Cihangir Ceyhan: Zıt kutuplar birbirini çeker
Dizinin başrol oyuncusu Cihangir Ceyhan, tıpkı karakteri Ali gibi Nazım Hikmet okuyan biriyle Necip Fazıl okuyan birinin aşk için bir araya gelebileceğini söyledi. “Farklı kültür ve fikirlere sahip insanların” zıt kutuplar gibi birbirini çekeceğini söyleyen Ceyhan’ın en sevdiği edebiyatçılar ise Ahmed Arif ve Yaşar Kemal.
Alina Boz: “Aşk insana sınırlarını aştıran bir şey”

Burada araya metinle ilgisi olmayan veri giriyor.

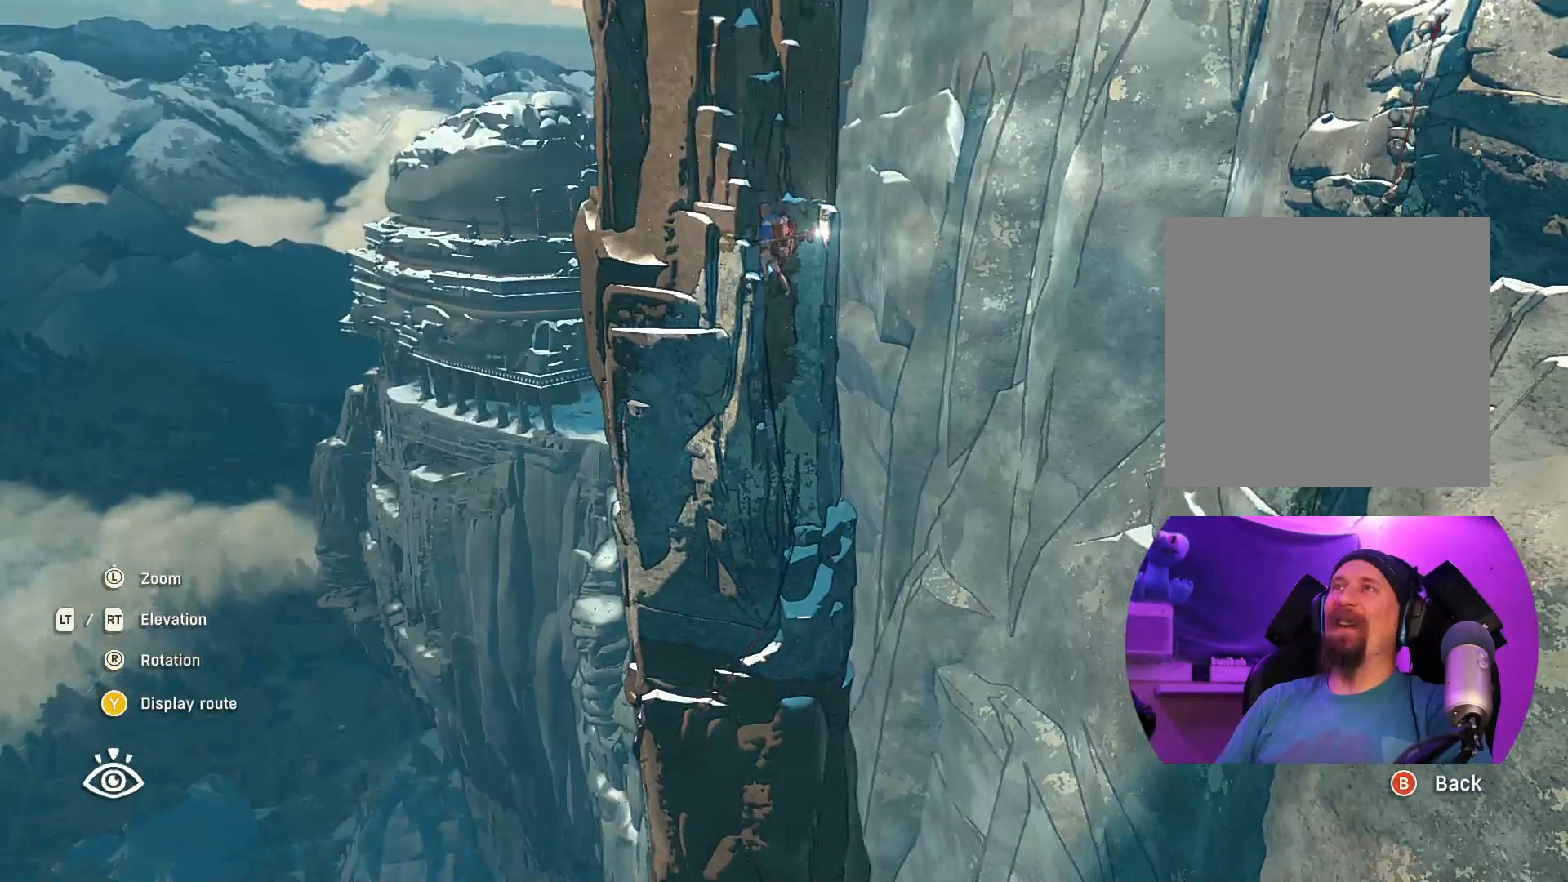
{"buttons": [], "left_stick": "center", "right_stick": "center", "events": [[50, "L1", "down"], [167, "L1", "up"]]}
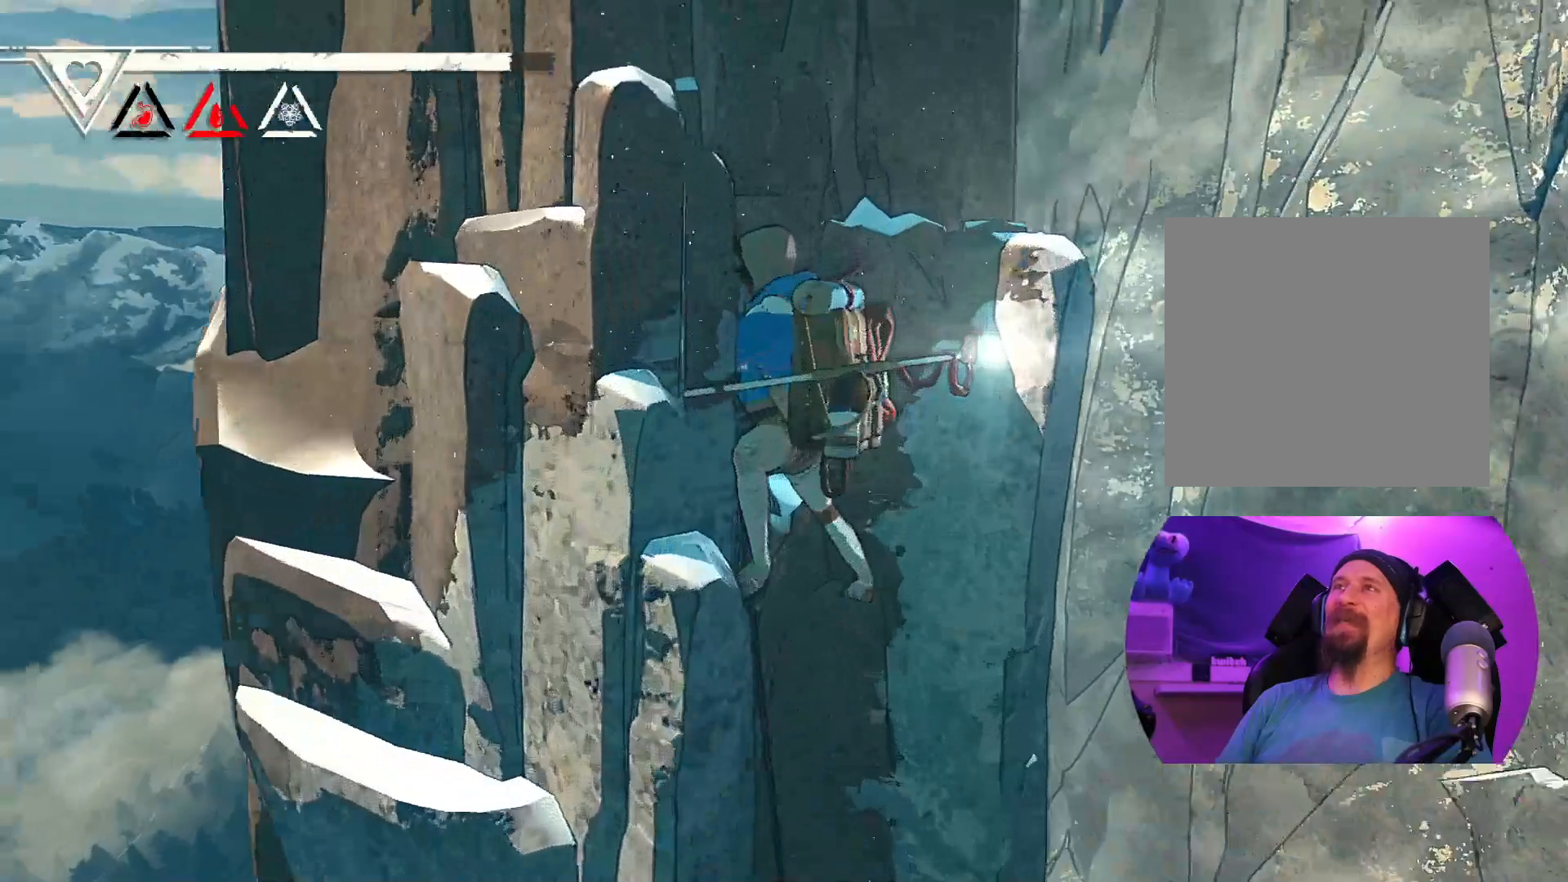
{"buttons": [], "left_stick": "center", "right_stick": "right", "events": [[200, "right_stick", "right"]]}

Dizinin diğer başrolü başarılı oyuncu Alina Boz da Cihangir Ceyhan gibi düşünüyor. Karakteri Seher’in böyle bir ilişkinin mutsuz sona mahkum olduğunu söyleyen katı tutumundan farklı şekilde Boz’a göre aşk, insana sınırlarını aştıran bir duygu. Boz, böyle bir ilişkide çatışmaların normal olduğunu ancak aşkın bunun üstesinden geleceğini ekledi.
Ali ve Seher aşkında ikinci perde
Bir Zamanlar İstanbul’da Ali, münazara yarışmasında tanıştığı öğrenci ve radyo programcısı Seher ile birkaç kez daha görüşmüş ancak bu esnada dükkanlarını basan çetelerle mücadele ederken Seher karşısında açıklaması zor bir duruma düşmüştü. Seher hem bu durumlar hem de ikili arasındaki kültür ve fikir farkı nedeniyle mutsuz sona mahkum olduklarını söylemişti. Dizinin ilerleyen bölümlerde Ali, Seher’e haklılığını ispat etmeye çalışacak.